In Parijs werd 70 jaar geleden de kunstenaarsgroep CoBrA opgericht. In het weekend van 10 en 11 november vieren het Stedelijk Museum Schiedam en Cobra Museum voor Moderne Kunst de oprichting van de revolutionaire groep bestaande uit een aantal kunstenaars.
Beide musea organiseren op zaterdag een overnachting op de Camping CoBrA, waar kinderen en hun (groot)ouders mee kunnen doen aan een nachtelijke pyjama-speurtocht, muziek, film en spelletjes. Zondag worden de deuren van de musea voor iedereen gratis geopend, er zal van alles te doen zijn, van livemuziek tot lezingen, rondleidingen en workshops.
In het Stedelijk Museum Schiedam is gratis de overzichtstentoonstelling Corneille, zijn wereld te zien. Corneille was één van de oprichters van CoBrA, hij maakte expressieve en spontane tekeningen en schilderijen, waaruit een sterke levensvreugde en vrijheidsdrang sprak. Op de Appelzolder toont het museum de topstukken van alle CoBrA-kunstenaars, er hangt werk van Karel Appel, Constant en Lucebert.
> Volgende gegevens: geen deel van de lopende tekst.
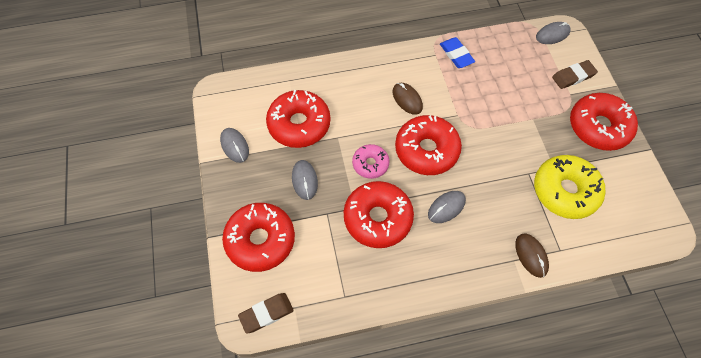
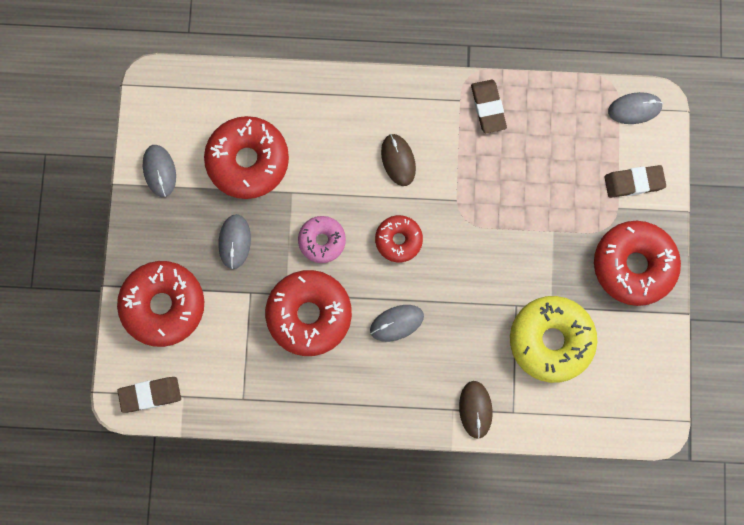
camera: 15 degrees right, 15 degrees up
red donut [395,115,462,175] -> red donut [375,215,423,262], size x0.56
blue eraser [440,37,475,68] -> brown eraser [471,80,507,133]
Het Cobra Museum, Amstelveen, laat met de tentoonstelling Cobra 70: Een meerkoppige slang zien dat CoBrA meer was dan de ‘vrolijke kleurrijke kunstbeweging’ die voor het grote publiek geworden is. Kenmerkend was de geest van absolute vrijheid en de kruisbestuiving tussen denkers, dichters en schilders van jonge hemelbestormende creatievelingen en intellectuelen die voortdurend met elkaar overhoop lagen. Dat laatste leidde uiteindelijk ook tot het uiteenvallen van de beweging. Op feestelijke vlaggen rondom de glazen wand van de binnentuin spreken citaten van de oprichters van Cobra, betrokkenen en kunsthistorici elkaar regelmatig tegen in een dynamiek van tegenstellingen.
De beweging werd in Café Notre Dame in Parijs opgericht op 8 november. De naam CoBrA is ontstaan vanuit de oorspronkelijke groep kunstenaars, zij kwam uit Copenhagen, Brussel en Amsterdam. CoBrA ontstond uit reactie op de verschrikkingen van de Tweede Wereldoorlog. De beweging stond synoniem voor de vreugde van de totale geestelijke en artistieke vrijheid en spontaniteit.
Het werk werd door het publiek in Nederland beoordeeld als “Geknoei, gekladder en verlakkerij”, de leden lieten zich namelijk inspireren door kindertekeningen, prehistorische artefacten, niet-westerse uitingen, striptekeningen en andere vormen van volkscultuur. De leden werkten drie jaar samen en maakten tijdschriften en meerdere tentoonstellingen.